• **Directive**: Given the records below, would you repeat exactly the lines that begin at the one containing "This is a prototype" and end at the one containing "- Travel-time", inclusive?

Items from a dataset
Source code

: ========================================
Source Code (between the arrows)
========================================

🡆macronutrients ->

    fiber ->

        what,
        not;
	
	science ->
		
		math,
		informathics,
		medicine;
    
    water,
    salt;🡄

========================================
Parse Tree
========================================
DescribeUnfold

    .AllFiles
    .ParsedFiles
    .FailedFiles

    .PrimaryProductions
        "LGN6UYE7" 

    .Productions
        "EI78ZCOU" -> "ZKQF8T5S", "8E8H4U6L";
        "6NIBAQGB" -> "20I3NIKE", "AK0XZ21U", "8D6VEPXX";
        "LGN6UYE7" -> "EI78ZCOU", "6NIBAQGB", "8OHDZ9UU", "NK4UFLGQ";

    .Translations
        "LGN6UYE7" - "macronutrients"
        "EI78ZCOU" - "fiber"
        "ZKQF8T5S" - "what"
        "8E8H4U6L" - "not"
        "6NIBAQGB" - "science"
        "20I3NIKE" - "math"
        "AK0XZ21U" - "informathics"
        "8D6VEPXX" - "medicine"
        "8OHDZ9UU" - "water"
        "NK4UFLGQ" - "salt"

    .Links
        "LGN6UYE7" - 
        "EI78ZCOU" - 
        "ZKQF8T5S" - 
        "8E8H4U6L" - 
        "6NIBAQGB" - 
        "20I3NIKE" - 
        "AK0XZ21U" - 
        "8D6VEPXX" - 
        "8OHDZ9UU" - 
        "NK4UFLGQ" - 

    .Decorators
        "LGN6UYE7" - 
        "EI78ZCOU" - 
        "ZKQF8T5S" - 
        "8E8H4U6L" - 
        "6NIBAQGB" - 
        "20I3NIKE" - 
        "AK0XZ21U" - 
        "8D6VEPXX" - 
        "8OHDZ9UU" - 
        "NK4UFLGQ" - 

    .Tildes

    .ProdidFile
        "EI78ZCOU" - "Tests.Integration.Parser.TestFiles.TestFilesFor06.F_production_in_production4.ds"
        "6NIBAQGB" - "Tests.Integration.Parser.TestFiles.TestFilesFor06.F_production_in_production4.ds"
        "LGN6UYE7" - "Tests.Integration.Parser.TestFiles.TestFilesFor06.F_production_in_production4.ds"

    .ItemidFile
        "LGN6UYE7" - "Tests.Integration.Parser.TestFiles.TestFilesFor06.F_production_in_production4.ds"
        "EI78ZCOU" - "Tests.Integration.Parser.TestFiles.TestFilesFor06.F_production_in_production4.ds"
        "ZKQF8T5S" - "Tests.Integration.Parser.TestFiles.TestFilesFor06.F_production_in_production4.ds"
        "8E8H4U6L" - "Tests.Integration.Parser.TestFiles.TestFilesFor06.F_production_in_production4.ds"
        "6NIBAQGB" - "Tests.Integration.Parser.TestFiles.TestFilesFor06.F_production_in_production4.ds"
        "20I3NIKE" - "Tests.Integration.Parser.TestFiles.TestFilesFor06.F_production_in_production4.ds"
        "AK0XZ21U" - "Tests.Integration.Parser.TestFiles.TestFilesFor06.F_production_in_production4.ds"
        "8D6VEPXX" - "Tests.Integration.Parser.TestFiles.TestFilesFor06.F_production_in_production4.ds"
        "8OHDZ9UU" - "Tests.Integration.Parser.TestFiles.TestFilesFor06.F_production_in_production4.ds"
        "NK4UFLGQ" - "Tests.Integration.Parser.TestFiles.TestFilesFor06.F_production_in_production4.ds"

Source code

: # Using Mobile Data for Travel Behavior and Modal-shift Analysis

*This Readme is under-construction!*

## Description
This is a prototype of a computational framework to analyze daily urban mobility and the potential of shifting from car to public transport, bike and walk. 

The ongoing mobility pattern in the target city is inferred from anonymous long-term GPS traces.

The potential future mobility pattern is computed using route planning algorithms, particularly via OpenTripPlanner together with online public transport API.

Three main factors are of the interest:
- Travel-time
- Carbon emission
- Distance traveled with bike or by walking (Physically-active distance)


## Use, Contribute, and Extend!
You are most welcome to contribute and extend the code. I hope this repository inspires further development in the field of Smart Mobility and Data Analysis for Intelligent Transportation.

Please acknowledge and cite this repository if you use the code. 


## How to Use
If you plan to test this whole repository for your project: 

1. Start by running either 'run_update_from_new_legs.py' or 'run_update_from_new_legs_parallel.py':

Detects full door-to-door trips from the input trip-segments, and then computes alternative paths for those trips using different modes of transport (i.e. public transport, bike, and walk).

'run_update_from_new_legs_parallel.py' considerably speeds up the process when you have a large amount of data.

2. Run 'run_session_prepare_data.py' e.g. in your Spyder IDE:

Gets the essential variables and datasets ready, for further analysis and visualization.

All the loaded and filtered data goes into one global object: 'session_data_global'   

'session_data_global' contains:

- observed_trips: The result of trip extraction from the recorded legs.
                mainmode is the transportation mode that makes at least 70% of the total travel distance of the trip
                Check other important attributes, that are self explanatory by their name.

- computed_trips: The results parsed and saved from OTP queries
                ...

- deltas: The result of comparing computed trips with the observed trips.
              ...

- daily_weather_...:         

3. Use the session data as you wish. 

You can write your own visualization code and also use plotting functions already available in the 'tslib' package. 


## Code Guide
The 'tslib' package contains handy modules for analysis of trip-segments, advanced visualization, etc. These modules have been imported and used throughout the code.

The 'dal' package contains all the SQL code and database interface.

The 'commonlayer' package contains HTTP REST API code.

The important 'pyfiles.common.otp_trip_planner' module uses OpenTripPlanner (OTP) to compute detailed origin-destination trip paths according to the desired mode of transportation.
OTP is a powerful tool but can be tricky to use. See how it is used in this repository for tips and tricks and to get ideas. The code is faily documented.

• **Response to the task**:
This is a prototype of a computational framework to analyze daily urban mobility and the potential of shifting from car to public transport, bike and walk. 

The ongoing mobility pattern in the target city is inferred from anonymous long-term GPS traces.

The potential future mobility pattern is computed using route planning algorithms, particularly via OpenTripPlanner together with online public transport API.

Three main factors are of the interest:
- Travel-time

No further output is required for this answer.